** DATA FOR THE TASK follows **

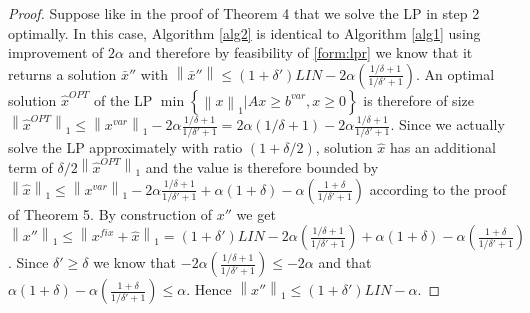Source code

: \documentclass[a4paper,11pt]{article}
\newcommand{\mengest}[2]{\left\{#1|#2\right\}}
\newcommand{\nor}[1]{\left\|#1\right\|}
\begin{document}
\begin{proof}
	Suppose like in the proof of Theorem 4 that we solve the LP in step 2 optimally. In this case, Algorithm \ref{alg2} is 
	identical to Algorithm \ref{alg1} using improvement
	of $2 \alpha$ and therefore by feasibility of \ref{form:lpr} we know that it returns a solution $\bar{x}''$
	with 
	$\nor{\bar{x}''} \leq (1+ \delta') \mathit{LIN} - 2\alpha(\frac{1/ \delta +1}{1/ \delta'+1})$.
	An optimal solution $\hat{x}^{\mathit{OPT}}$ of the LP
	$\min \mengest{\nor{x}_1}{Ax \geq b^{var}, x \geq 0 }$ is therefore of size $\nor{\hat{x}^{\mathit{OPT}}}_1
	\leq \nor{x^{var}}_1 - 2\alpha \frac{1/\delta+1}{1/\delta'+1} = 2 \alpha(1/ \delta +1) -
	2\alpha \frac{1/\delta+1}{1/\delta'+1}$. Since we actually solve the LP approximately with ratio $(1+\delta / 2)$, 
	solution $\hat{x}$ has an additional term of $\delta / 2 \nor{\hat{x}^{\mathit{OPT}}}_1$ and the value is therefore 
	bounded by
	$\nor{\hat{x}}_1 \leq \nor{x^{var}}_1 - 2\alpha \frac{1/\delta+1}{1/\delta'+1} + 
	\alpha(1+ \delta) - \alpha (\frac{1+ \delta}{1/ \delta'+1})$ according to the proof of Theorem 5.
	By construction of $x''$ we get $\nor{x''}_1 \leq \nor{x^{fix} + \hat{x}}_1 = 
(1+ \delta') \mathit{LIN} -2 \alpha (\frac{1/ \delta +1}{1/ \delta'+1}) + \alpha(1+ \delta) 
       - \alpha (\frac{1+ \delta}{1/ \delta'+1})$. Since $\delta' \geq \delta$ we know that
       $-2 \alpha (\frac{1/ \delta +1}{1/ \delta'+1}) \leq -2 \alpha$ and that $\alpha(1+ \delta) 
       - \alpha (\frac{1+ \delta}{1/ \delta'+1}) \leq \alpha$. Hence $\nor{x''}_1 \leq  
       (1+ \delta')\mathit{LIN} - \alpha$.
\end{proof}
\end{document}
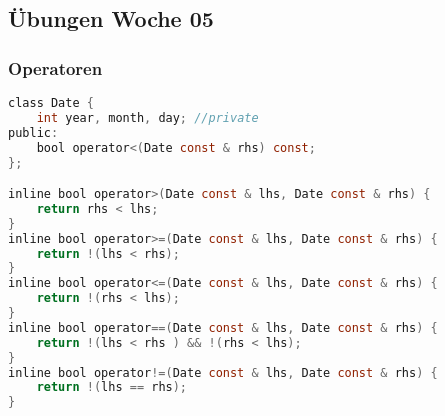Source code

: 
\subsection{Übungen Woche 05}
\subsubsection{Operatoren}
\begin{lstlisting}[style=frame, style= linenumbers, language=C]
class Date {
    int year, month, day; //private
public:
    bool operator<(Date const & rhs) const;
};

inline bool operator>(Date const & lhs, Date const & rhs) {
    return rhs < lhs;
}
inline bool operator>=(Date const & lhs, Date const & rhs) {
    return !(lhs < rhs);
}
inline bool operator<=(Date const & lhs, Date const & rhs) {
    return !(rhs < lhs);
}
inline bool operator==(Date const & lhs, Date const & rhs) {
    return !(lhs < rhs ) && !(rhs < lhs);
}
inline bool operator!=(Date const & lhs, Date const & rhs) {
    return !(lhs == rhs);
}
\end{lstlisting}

** End of DATA FOR THE TASK **
** DATA FOR THE TASK follows **

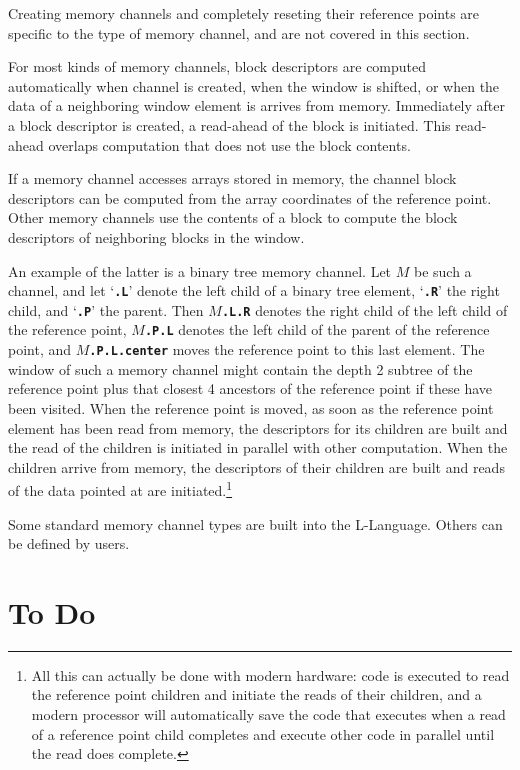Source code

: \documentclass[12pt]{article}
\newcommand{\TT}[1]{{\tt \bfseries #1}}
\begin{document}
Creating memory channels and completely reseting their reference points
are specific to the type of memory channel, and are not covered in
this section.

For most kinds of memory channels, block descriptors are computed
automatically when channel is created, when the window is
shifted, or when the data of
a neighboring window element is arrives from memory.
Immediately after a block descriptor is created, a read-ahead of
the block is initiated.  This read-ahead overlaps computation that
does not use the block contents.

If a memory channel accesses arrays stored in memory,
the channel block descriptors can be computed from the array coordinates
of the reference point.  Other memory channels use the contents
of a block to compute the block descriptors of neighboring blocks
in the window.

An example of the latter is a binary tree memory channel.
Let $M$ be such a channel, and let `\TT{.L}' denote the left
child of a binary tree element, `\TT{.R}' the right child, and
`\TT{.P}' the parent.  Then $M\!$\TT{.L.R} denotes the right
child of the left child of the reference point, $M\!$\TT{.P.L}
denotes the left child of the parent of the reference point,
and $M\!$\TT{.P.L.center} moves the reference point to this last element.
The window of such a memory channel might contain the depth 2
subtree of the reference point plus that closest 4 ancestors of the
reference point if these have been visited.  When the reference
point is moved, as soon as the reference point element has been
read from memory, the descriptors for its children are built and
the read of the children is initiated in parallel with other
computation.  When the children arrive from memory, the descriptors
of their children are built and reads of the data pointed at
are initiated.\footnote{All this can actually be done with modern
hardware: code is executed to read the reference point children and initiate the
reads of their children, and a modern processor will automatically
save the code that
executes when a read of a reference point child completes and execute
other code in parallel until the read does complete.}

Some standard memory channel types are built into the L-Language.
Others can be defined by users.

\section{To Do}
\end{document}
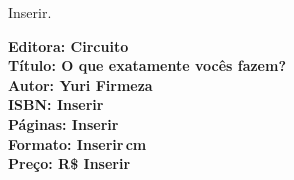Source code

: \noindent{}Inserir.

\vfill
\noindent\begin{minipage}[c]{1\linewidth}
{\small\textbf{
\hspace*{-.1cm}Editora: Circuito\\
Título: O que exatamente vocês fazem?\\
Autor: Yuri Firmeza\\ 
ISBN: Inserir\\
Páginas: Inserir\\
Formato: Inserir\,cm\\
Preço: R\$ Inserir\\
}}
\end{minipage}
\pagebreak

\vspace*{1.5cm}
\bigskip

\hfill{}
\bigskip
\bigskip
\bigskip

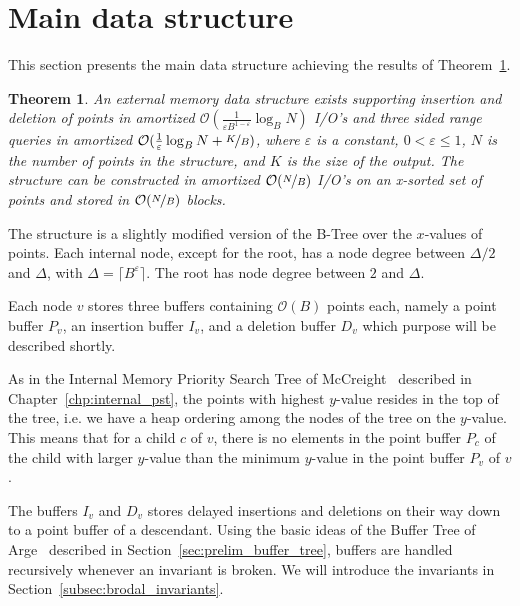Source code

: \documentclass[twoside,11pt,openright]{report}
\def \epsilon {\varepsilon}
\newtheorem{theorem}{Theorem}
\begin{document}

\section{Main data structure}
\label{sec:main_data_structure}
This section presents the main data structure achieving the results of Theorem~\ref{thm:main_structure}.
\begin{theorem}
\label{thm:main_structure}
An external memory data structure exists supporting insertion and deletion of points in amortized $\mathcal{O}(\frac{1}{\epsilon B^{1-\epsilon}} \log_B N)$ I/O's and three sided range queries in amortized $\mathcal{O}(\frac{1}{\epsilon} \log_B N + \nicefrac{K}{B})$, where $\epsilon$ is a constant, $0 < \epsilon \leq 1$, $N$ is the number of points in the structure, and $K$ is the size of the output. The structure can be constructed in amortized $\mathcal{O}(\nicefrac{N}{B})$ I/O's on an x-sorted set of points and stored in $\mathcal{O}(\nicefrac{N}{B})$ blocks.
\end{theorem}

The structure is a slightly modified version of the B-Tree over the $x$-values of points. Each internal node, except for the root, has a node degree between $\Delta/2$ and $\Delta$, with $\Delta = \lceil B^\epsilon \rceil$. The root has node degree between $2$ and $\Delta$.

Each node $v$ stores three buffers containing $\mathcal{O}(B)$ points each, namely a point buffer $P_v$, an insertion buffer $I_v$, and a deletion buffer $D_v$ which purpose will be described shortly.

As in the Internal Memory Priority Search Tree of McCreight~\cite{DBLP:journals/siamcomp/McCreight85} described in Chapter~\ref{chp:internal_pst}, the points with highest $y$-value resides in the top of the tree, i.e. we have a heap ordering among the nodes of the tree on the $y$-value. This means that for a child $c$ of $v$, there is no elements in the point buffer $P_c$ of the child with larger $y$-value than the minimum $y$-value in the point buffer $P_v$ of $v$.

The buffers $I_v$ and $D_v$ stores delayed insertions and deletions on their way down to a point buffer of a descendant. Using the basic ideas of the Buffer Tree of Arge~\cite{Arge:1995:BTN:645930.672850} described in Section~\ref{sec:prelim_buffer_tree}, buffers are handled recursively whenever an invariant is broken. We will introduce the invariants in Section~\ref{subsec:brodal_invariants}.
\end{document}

** End of DATA FOR THE TASK **

◆ **WORK REQUIRED**
In the lines above, find each one with "will" and list it.

◆ **EXERCISE RESULT**
reads of their children, and a modern processor will automatically
Each node $v$ stores three buffers containing $\mathcal{O}(B)$ points each, namely a point buffer $P_v$, an insertion buffer $I_v$, and a deletion buffer $D_v$ which purpose will be described shortly.
The buffers $I_v$ and $D_v$ stores delayed insertions and deletions on their way down to a point buffer of a descendant. Using the basic ideas of the Buffer Tree of Arge~\cite{Arge:1995:BTN:645930.672850} described in Section~\ref{sec:prelim_buffer_tree}, buffers are handled recursively whenever an invariant is broken. We will introduce the invariants in Section~\ref{subsec:brodal_invariants}.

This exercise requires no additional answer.